Kulturarbeit : que doit-on entendre par ce terme ? La 31ème des « Nouvelles conférences d’introduction à la psychanalyse » (Freud, 1932a) se termine avec ce mots : « Wo Es war, soll Ich werden. Es ist Kulturarbeit », à savoir : « Là où le Ça était, le Moi doit advenir. Tel est le travail de la Culture ». Nathalie Zaltzman (1999a) a repris et approfondi la notion de Kulturarbeit , la décrivant comme un processus en devenir, articulant événement singulier et histoire collective, et instituant sans cesse la commune humanité. Rappelons, d’ailleurs, que la Kulturarbeit est aussi la modalité d’historisation du Je qui est au cœur de la pratique psychanalytique. Du point de vue de la psychanalyse, le travail de la Culture est co-essentiel aux processus psychiques de la subjectivation, à savoir, l’appropriation et la transformation, de la part du sujet de l’inconscient, de ses contenus psychiques, de ses pulsions, de son histoire – appropriation qui définit la singularité de son espace psychique et son statut de sujet. La subjectivation est une production d’humanité, une anthropo-genèse, ce qui implique le travail d’une vie, toujours en devenir, et en relation au socius et à l’Histoire. Comme Nathalie Zaltzman l’a formulé, la Kulturarbeit est le processus de symbolisation qui « transforme une expérience traumatique brute, individuelle et collective, en œuvre interprétative commune. » (ibid., p. 106). Par contre, une telle transformation n’est possible qu’à une condition : se mesurer avec la dimension du Mal, avec la négativité la plus radicale, supporter la connaissance intime du Mal en soi – au

sein du sujet et au sein du monde humain :

« Le travail de la Culture est ce savoir intime (que l’esprit du mal fait partie de chacun). Il ne suffit pas que le sachent les individus un à un. Il faut aussi que l’humanité [...] réussisse à connaître l’intimité en elle de la dimension du mal. » (Zaltzman, 2007a, p. 109-110)

La notion de Kulturarbeit a une place très importante dans ce travail doctoral. C’est en effet à partir de la tension entre le travail de la Culture, et les forces mortifères qui traversent et déterminent la civilisation européenne, que cette thèse a vu le jour. Les impensés du présent gravitent autour des trous noirs dans l’histoire, des tendances « impersonnelles » (telles que les « états d’urgence » qui, se normalisant, érodent de l’intérieur les démocraties, les vidant de sens) semblent produire le destin européen, au- delà de toute intentionnalité subjective ou politique.
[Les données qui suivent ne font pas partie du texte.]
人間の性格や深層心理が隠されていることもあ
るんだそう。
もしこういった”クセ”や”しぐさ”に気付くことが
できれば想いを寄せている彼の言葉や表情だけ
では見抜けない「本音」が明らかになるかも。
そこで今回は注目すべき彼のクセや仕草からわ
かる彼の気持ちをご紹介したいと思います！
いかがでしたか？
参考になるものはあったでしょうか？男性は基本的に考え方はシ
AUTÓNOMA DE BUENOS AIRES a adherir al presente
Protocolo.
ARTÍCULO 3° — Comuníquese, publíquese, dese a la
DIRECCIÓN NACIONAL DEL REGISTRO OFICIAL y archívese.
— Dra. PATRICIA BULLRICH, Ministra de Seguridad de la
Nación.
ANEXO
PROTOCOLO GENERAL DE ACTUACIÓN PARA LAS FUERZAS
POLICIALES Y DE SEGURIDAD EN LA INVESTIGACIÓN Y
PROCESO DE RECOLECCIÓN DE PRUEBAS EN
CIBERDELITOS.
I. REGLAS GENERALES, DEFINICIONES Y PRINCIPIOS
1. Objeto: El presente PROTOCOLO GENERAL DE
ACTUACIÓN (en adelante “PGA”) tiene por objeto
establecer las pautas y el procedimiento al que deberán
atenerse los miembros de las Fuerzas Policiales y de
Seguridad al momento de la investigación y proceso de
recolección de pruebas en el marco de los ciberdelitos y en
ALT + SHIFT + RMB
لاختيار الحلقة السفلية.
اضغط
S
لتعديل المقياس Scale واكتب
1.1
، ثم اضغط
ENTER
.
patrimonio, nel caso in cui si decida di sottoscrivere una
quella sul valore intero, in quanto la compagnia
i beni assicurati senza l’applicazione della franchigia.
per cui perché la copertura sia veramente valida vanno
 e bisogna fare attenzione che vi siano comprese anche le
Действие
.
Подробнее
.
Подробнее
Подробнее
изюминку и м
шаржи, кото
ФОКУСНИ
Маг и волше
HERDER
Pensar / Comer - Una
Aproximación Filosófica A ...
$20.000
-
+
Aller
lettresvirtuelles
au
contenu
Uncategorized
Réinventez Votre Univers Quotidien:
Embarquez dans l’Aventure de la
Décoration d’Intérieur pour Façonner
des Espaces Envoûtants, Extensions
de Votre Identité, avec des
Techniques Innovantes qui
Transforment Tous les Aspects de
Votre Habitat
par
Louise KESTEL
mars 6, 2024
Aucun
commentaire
La grande question de l’accueil des hommes et des femmes « qui marchent » condense, il me semble, toutes les contradictions contemporaines entre civilisation et Kulturarbeit, des contradictions qui – lorsqu’on les écoute – mettent à jour les déchirures de l’histoire coloniale. Les guerres, les horreurs, les silences, la rupture des liens, l’oubli des langues, le pillage des ressources... Travaillant « aux frontières », impossible d’éviter de s’y confronter, impossible de faire l’économie du travail de la Culture que de tels tournants mortifères de la civilisation nous mettent en nécessité de continuer.